● **Records for the task**
━━━━━━━━━━━━━━━━━━━━
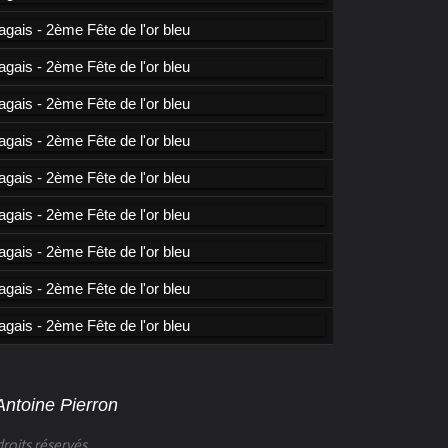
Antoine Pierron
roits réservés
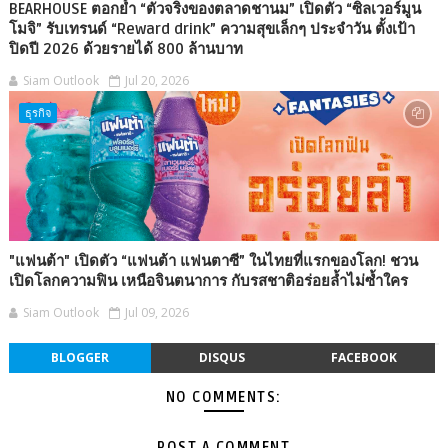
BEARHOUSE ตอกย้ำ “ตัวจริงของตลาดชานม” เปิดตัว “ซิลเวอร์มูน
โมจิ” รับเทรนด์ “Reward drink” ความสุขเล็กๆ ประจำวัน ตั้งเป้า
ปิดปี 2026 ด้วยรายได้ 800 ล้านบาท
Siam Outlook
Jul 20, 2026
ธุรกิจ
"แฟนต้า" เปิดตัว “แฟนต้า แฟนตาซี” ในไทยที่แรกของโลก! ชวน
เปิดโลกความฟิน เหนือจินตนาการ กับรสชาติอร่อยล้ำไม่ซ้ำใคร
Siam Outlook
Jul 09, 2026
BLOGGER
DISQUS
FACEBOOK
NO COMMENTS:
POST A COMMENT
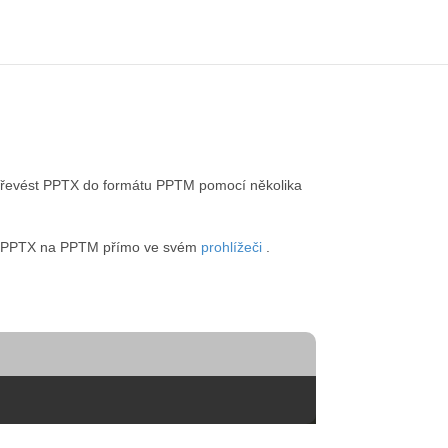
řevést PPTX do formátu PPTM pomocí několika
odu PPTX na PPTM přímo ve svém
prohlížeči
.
━━━━━━━━━━━━━━━━━━━━
● **What is needed**
Only the pictures may be dropped; print every record exactly as given.

● **Answer space**
Antoine Pierron
roits réservés
BEARHOUSE ตอกย้ำ “ตัวจริงของตลาดชานม” เปิดตัว “ซิลเวอร์มูน
โมจิ” รับเทรนด์ “Reward drink” ความสุขเล็กๆ ประจำวัน ตั้งเป้า
ปิดปี 2026 ด้วยรายได้ 800 ล้านบาท
Siam Outlook
Jul 20, 2026
ธุรกิจ
"แฟนต้า" เปิดตัว “แฟนต้า แฟนตาซี” ในไทยที่แรกของโลก! ชวน
เปิดโลกความฟิน เหนือจินตนาการ กับรสชาติอร่อยล้ำไม่ซ้ำใคร
Siam Outlook
Jul 09, 2026
BLOGGER
DISQUS
FACEBOOK
NO COMMENTS:
POST A COMMENT
řevést PPTX do formátu PPTM pomocí několika
odu PPTX na PPTM přímo ve svém
prohlížeči
.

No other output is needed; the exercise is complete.